Literature DB >> 18456827

Dynamics of the preprotein translocation channel of the outer membrane of mitochondria.

Melissa Poynor1, Reiner Eckert, Stephan Nussberger.   

Abstract

The protein translocase of the outer mitochondrial membrane (TOM) serves as the main entry site for virtually all mitochondrial proteins. Like many other protein translocases it also has an ion channel activity that can be used to study the dynamical properties of this supramolecular complex. We have purified TOM core complex and Tom40, the main pore forming subunit, from mitochondria of the filamentous fungus Neurospora crassa and incorporated them into planar lipid bilayers. We then examined their single channel properties to provide a detailed description of the conformational dynamics of this channel in the absence of its protein substrate. For isolated TOM core complex we have found at least six conductance states. Transitions between these states were voltage-dependent with a bell-shaped open probability distribution and distinct kinetics depending on the polarity of the applied voltage.
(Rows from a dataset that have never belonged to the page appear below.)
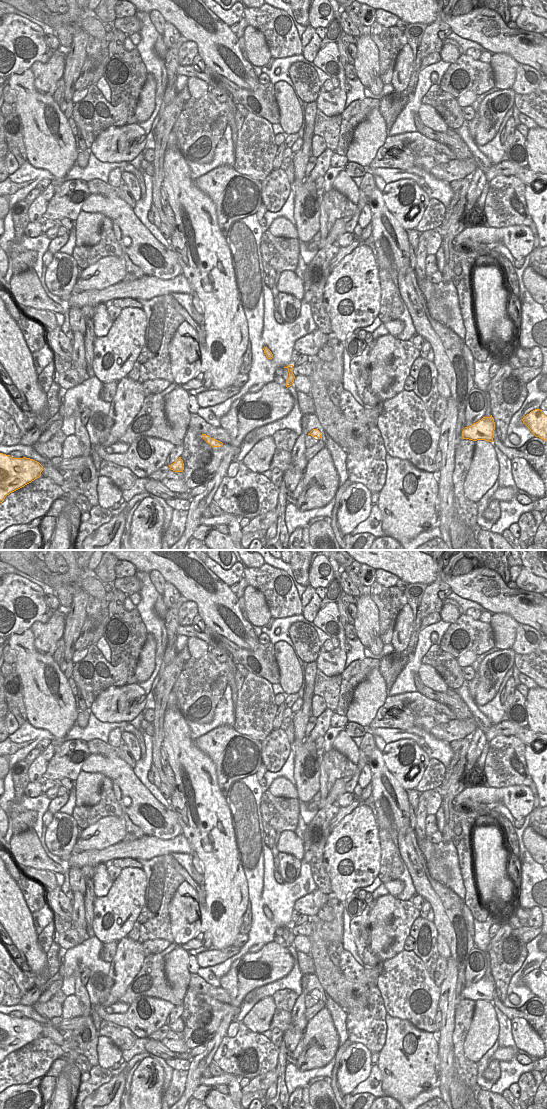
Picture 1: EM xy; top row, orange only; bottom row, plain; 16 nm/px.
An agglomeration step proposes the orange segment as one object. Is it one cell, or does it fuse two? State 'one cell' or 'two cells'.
one cell

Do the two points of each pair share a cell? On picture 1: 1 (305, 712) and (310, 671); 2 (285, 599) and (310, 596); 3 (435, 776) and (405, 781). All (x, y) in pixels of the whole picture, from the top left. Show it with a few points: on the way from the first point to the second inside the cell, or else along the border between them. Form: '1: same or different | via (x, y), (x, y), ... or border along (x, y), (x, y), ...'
1: same | via (307, 702), (310, 681)
2: different | border along (300, 599), (302, 613)
3: different | border along (430, 759), (421, 780), (414, 788)

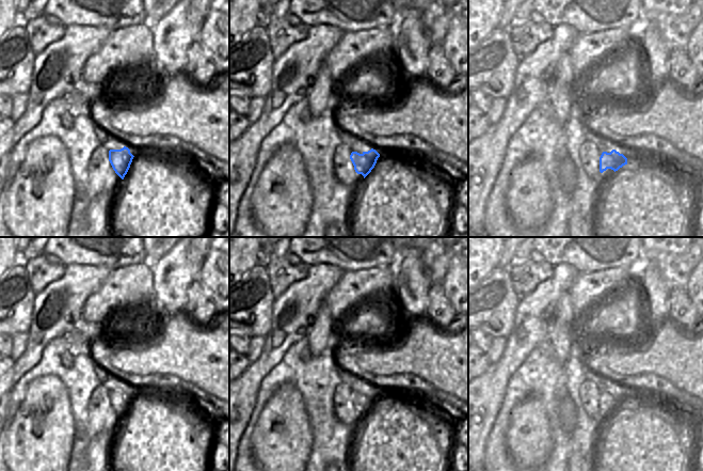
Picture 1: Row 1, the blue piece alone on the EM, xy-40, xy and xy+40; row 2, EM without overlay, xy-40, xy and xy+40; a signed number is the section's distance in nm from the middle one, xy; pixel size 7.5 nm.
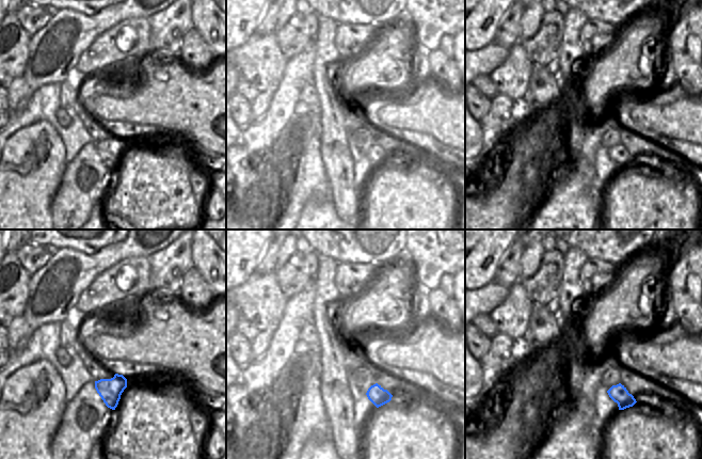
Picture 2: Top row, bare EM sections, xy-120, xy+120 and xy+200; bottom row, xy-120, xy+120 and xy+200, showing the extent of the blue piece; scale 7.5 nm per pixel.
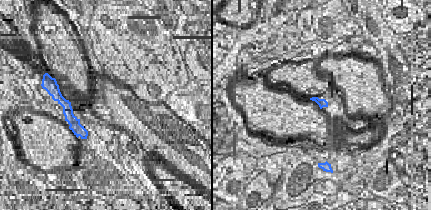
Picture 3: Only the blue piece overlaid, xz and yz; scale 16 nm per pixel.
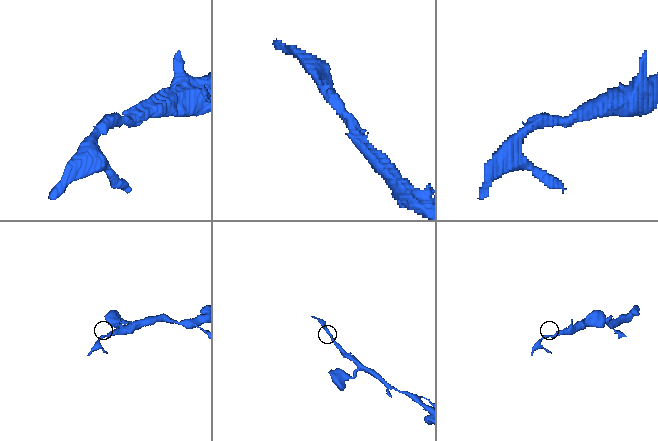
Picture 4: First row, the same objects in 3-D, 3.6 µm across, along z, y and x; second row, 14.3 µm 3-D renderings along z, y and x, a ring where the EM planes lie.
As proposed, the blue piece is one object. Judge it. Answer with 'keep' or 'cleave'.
keep

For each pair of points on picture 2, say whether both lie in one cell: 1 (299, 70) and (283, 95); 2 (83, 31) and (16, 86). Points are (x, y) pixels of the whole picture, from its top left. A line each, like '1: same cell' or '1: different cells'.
1: same cell
2: different cells

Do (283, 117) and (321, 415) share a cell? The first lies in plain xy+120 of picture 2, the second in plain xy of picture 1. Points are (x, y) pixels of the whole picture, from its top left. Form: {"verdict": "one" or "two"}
{"verdict": "two"}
The states with the largest conductance followed an Ohmic I/V characteristic consistent with a large cylindrical pore with very little interaction with the permeating ions. For the lower conductance states, however, we have observed inverted S-shaped nonlinear current-voltage curves reminiscent to those of much narrower pores where the permeating ions have to surmount an electrostatic energy barrier. At low voltages (<+/-70 mV), purified Tom40 protein did not show any transitions between its conductance states. Prolonged exposure to higher voltages induced similar gating behavior to what we observed for TOM core complex. This effect was time-dependent and reversible, indicating that Tom40 forms not only the pore but also contains the "gating machinery" of the complex. However, for proper functioning, additional proteins (Tom22, Tom7, Tom6, and Tom5) are required that act as a modulator of the pore dynamics by significantly reducing the energy barrier between different conformational states.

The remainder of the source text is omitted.